[Opening Data for this task section]

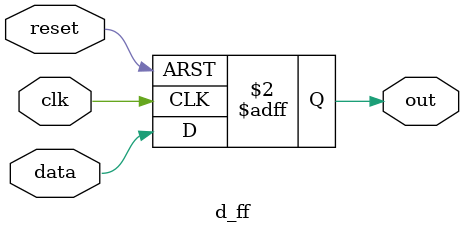
<source format=v>
module d_ff(data,clk,reset,out);		//asynchronous reset
input data,clk,reset;
output reg out;

always @(posedge clk, posedge reset) begin
	if(reset) out<=0;
	else out<=data;
end

endmodule


</source>
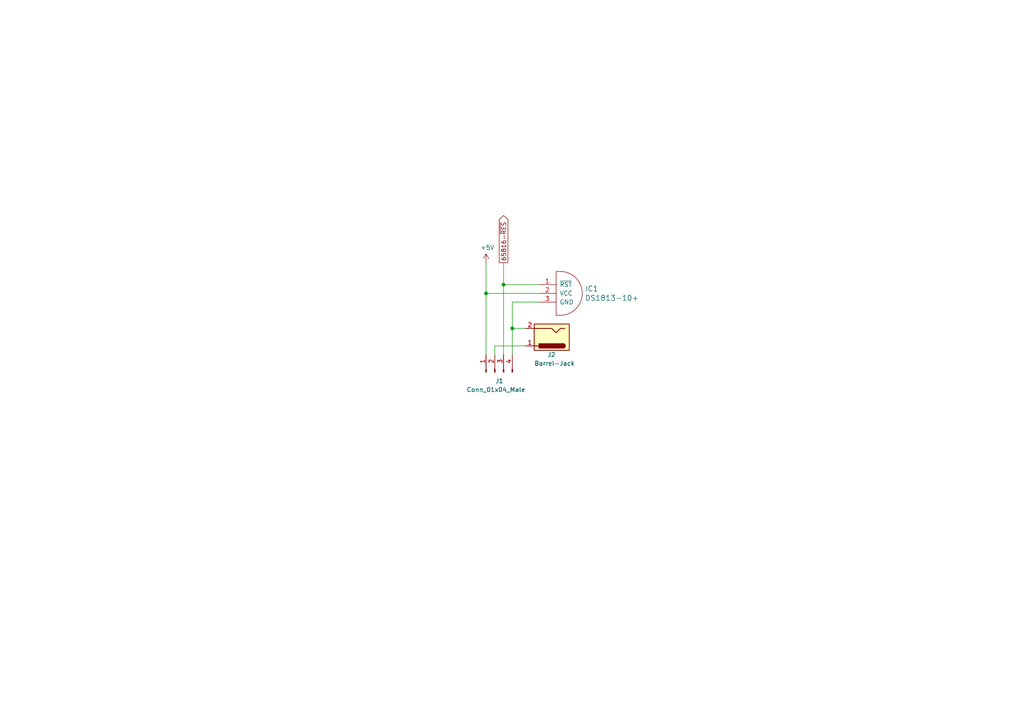
<source format=kicad_sch>
(kicad_sch (version 20211123) (generator eeschema)

  (uuid 917920ab-0c6e-4927-974d-ef342cdd4f63)

  (paper "A4")

  (title_block
    (title "ROL")
    (date "2022-01-01")
    (rev "1.0")
  )

  

  (junction (at 140.97 85.09) (diameter 0) (color 0 0 0 0)
    (uuid 1199146e-a60b-416a-b503-e77d6d2892f9)
  )
  (junction (at 148.59 95.25) (diameter 0) (color 0 0 0 0)
    (uuid 2891767f-251c-48c4-91c0-deb1b368f45c)
  )
  (junction (at 146.05 82.55) (diameter 0) (color 0 0 0 0)
    (uuid e7369115-d491-4ef3-be3d-f5298992c3e8)
  )

  (wire (pts (xy 140.97 85.09) (xy 156.21 85.09))
    (stroke (width 0) (type default) (color 0 0 0 0))
    (uuid 0520f61d-4522-4301-a3fa-8ed0bf060f69)
  )
  (wire (pts (xy 148.59 95.25) (xy 148.59 102.87))
    (stroke (width 0) (type default) (color 0 0 0 0))
    (uuid 477892a1-722e-4cda-bb6c-fcdb8ba5f93e)
  )
  (wire (pts (xy 140.97 85.09) (xy 140.97 102.87))
    (stroke (width 0) (type default) (color 0 0 0 0))
    (uuid 479331ff-c540-41f4-84e6-b48d65171e59)
  )
  (wire (pts (xy 146.05 76.2) (xy 146.05 82.55))
    (stroke (width 0) (type default) (color 0 0 0 0))
    (uuid 4ba06b66-7669-4c70-b585-f5d4c9c33527)
  )
  (wire (pts (xy 143.51 100.33) (xy 152.4 100.33))
    (stroke (width 0) (type default) (color 0 0 0 0))
    (uuid 4d586a18-26c5-441e-a9ff-8125ee516126)
  )
  (wire (pts (xy 146.05 82.55) (xy 156.21 82.55))
    (stroke (width 0) (type default) (color 0 0 0 0))
    (uuid 60ff6322-62e2-4602-9bc0-7a0f0a5ecfbf)
  )
  (wire (pts (xy 148.59 95.25) (xy 152.4 95.25))
    (stroke (width 0) (type default) (color 0 0 0 0))
    (uuid 9186fd02-f30d-4e17-aa38-378ab73e3908)
  )
  (wire (pts (xy 148.59 87.63) (xy 156.21 87.63))
    (stroke (width 0) (type default) (color 0 0 0 0))
    (uuid aa130053-a451-4f12-97f7-3d4d891a5f83)
  )
  (wire (pts (xy 146.05 82.55) (xy 146.05 102.87))
    (stroke (width 0) (type default) (color 0 0 0 0))
    (uuid b09666f9-12f1-4ee9-8877-2292c94258ca)
  )
  (wire (pts (xy 143.51 100.33) (xy 143.51 102.87))
    (stroke (width 0) (type default) (color 0 0 0 0))
    (uuid c8b92953-cd23-44e6-85ce-083fb8c3f20f)
  )
  (wire (pts (xy 140.97 76.2) (xy 140.97 85.09))
    (stroke (width 0) (type default) (color 0 0 0 0))
    (uuid cc15f583-a41b-43af-ba94-a75455506a96)
  )
  (wire (pts (xy 148.59 95.25) (xy 148.59 87.63))
    (stroke (width 0) (type default) (color 0 0 0 0))
    (uuid fd3499d5-6fd2-49a4-bdb0-109cee899fde)
  )

  (global_label "65816-~{RES}" (shape output) (at 146.05 76.2 90) (fields_autoplaced)
    (effects (font (size 1.27 1.27)) (justify left))
    (uuid e5864fe6-2a71-47f0-90ce-38c3f8901580)
    (property "Intersheet References" "${INTERSHEET_REFS}" (id 0) (at 0 0 0)
      (effects (font (size 1.27 1.27)) hide)
    )
  )

  (symbol (lib_id "rol:DS1813-10+-maxim-integrated") (at 162.56 82.55 180) (unit 1)
    (in_bom yes) (on_board yes)
    (uuid 00000000-0000-0000-0000-00006145ed3c)
    (property "Reference" "IC1" (id 0) (at 169.6212 83.7438 0)
      (effects (font (size 1.524 1.524)) (justify right))
    )
    (property "Value" "DS1813-10+" (id 1) (at 169.6212 86.4362 0)
      (effects (font (size 1.524 1.524)) (justify right))
    )
    (property "Footprint" "digikey-footprints:TO-92-3" (id 2) (at 162.56 92.71 0)
      (effects (font (size 1.524 1.524)) hide)
    )
    (property "Datasheet" "https://www.mouser.com/datasheet/2/256/maxim%20integrated%20products_ds1813-1178753.pdf" (id 3) (at 162.56 92.71 0)
      (effects (font (size 1.524 1.524)) hide)
    )
    (pin "1" (uuid 686eedf6-67b8-4396-98c5-2d20ddcb41a5))
    (pin "2" (uuid 15ee2ef5-8b6c-441c-b6a8-3f29b7501597))
    (pin "3" (uuid 3c56eb16-ee19-4511-b2b5-29a95080bb67))
  )

  (symbol (lib_id "Connector:Barrel_Jack") (at 160.02 97.79 180) (unit 1)
    (in_bom yes) (on_board yes)
    (uuid 00000000-0000-0000-0000-000061c5478e)
    (property "Reference" "J2" (id 0) (at 158.75 102.87 0)
      (effects (font (size 1.27 1.27)) (justify right))
    )
    (property "Value" "Barrel-Jack" (id 1) (at 154.94 105.41 0)
      (effects (font (size 1.27 1.27)) (justify right))
    )
    (property "Footprint" "Connector_BarrelJack:BarrelJack_CUI_PJ-102AH_Horizontal" (id 2) (at 158.75 96.774 0)
      (effects (font (size 1.27 1.27)) hide)
    )
    (property "Datasheet" "~" (id 3) (at 158.75 96.774 0)
      (effects (font (size 1.27 1.27)) hide)
    )
    (pin "1" (uuid fadb5448-4541-4fda-b85c-296fe9052c64))
    (pin "2" (uuid b490894c-e361-449a-9352-76aef06e01b7))
  )

  (symbol (lib_id "power:+5V") (at 140.97 76.2 0) (unit 1)
    (in_bom yes) (on_board yes)
    (uuid 00000000-0000-0000-0000-000061fde7fb)
    (property "Reference" "#PWR021" (id 0) (at 140.97 80.01 0)
      (effects (font (size 1.27 1.27)) hide)
    )
    (property "Value" "+5V" (id 1) (at 141.351 71.8058 0))
    (property "Footprint" "" (id 2) (at 140.97 76.2 0)
      (effects (font (size 1.27 1.27)) hide)
    )
    (property "Datasheet" "" (id 3) (at 140.97 76.2 0)
      (effects (font (size 1.27 1.27)) hide)
    )
    (pin "1" (uuid 9cc27259-e533-49b4-b7fb-3bbdf91f5db5))
  )

  (symbol (lib_id "Connector:Conn_01x04_Male") (at 143.51 107.95 90) (unit 1)
    (in_bom yes) (on_board yes)
    (uuid 00000000-0000-0000-0000-000061fe0d3d)
    (property "Reference" "J1" (id 0) (at 146.05 110.49 90)
      (effects (font (size 1.27 1.27)) (justify left))
    )
    (property "Value" "Conn_01x04_Male" (id 1) (at 152.4 113.03 90)
      (effects (font (size 1.27 1.27)) (justify left))
    )
    (property "Footprint" "" (id 2) (at 143.51 107.95 0)
      (effects (font (size 1.27 1.27)) hide)
    )
    (property "Datasheet" "~" (id 3) (at 143.51 107.95 0)
      (effects (font (size 1.27 1.27)) hide)
    )
    (pin "1" (uuid 25685d95-061b-41e5-bee4-bdfb1eabe30b))
    (pin "2" (uuid 4bf85d01-facb-413d-abaa-f12286fafe17))
    (pin "3" (uuid cb20de2a-525a-4312-8653-fb547331cd6d))
    (pin "4" (uuid 51976964-1d89-4c34-b12f-733a5d08c4bb))
  )
)

</source>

[Closing Data for this task section]

Exercise objective – Reproduce verbatim the lines above, from the line with "(uuid fd3499d5-6fd2-49a4-bdb0-109cee899fde)" through the line with "(uuid e5864fe6-2a71-47f0-90ce-38c3f8901580)".

Result of the task –
    (uuid fd3499d5-6fd2-49a4-bdb0-109cee899fde)
  )

  (global_label "65816-~{RES}" (shape output) (at 146.05 76.2 90) (fields_autoplaced)
    (effects (font (size 1.27 1.27)) (justify left))
    (uuid e5864fe6-2a71-47f0-90ce-38c3f8901580)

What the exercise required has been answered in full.